You can find more information on the types of research being done from TrialNet, a collaboration of
diabetes researchers. TrialNet is also conducting a natural history study to check for diabetes genes
in parents, children and siblings of people with type 1 diabetes.
What is Type 1 Diabetes?The more severe form of diabetes is type 1, or insulin-dependent diabetes. It’s
sometimes called “juvenile” diabetes, because type 1 diabetes usually develops in
children and teenagers, though it can develop at any age.
Immune System Attacks
With type 1 diabetes, the body’s immune system attacks part of its own pancreas.
Scientists are not sure why. But the immune system mistakenly sees the insulin-
producing cells in the pancreas as foreign, and destroys them.
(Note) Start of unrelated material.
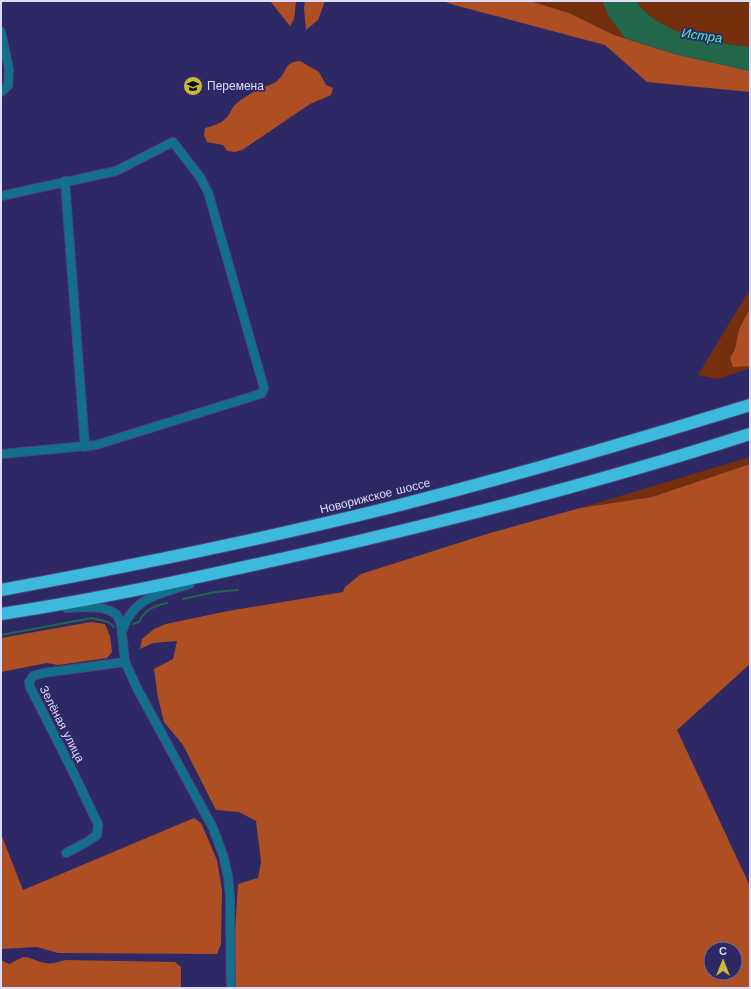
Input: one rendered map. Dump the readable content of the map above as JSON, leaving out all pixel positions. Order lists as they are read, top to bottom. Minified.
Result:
{"streets":{"highway":["Новорижское шоссе"],"street":["Зелёная улица"]},"water":["Истра"],"places":{"school or university":["Перемена"]},"north":"top"}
This attack is known
as "autoimmune" disease.
These cells – called “islets” (pronounced EYE-lets) – are the ones that sense glucose
in the blood and, in response, produce the necessary amount of insulin to normalize
blood sugars.
Insulin serves as a “key” to open your cells, to allow the glucose to enter -- and
allow you to use the glucose for energy.
Without insulin, there is no “key.” So, the sugar stays -- and builds up-- in the
blood. The result: the body’s cells starve from the lack of glucose.
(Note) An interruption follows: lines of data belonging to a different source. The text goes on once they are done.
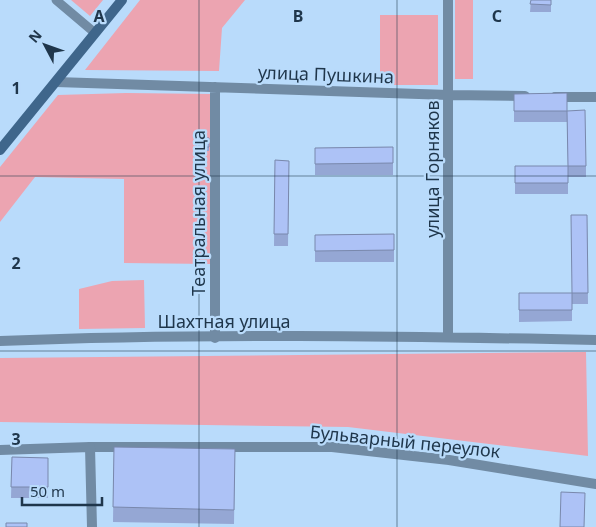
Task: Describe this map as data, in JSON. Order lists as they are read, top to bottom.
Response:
{
  "streets": {
    "street": [
      "улица Пушкина",
      "улица Горняков",
      "Театральная улица",
      "Шахтная улица",
      "Бульварный переулок"
    ]
  },
  "crossings": [
    ["улица Пушкина", "улица Горняков"],
    ["улица Пушкина", "Театральная улица"],
    ["улица Горняков", "Шахтная улица"],
    ["Театральная улица", "Шахтная улица"]
  ],
  "scale_bar": "50 m",
  "north": "top left",
  "grid": {
    "columns": ["A", "B", "C"],
    "rows": ["1", "2", "3"]
  }
}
And, if left untreated, the high level of “blood sugar” can damage eyes, kidneys,
nerves, and the heart, and can also lead to coma and death.
Insulin Therapy
So, a person with type 1 treats the disease by taking insulin injections.
This outside source of insulin now serves as the “key” -- bringing glucose to the
body’s cells.
The challenge with this treatment is that it’s often not possible to know precisely
how much insulin to take. The amount is based on many factors, including:
Food Exercise Stress Emotions and general health
Balancing Act
These factors fluctuate greatly throughout every day. So, deciding on what dose of
insulin to take is a complicated balancing act.
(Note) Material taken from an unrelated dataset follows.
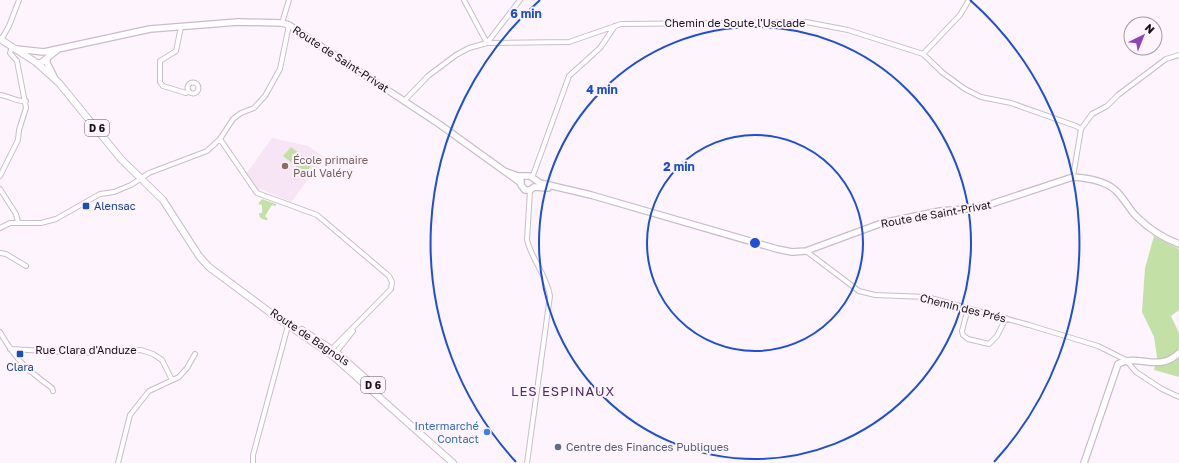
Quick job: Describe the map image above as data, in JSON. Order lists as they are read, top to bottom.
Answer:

If you take too much, then your body burns too much glucose -- and your blood
sugar can drop to a dangerously low level. This is a condition calledhypoglycemia,
which, if untreated, can be potentially life-threatening.
If you take too little insulin, your body can again be starved of the energy it needs,
and your blood sugar can rise to a dangerously high level -- a condition
called hyperglycemia. This also increases the chance of long-term complications.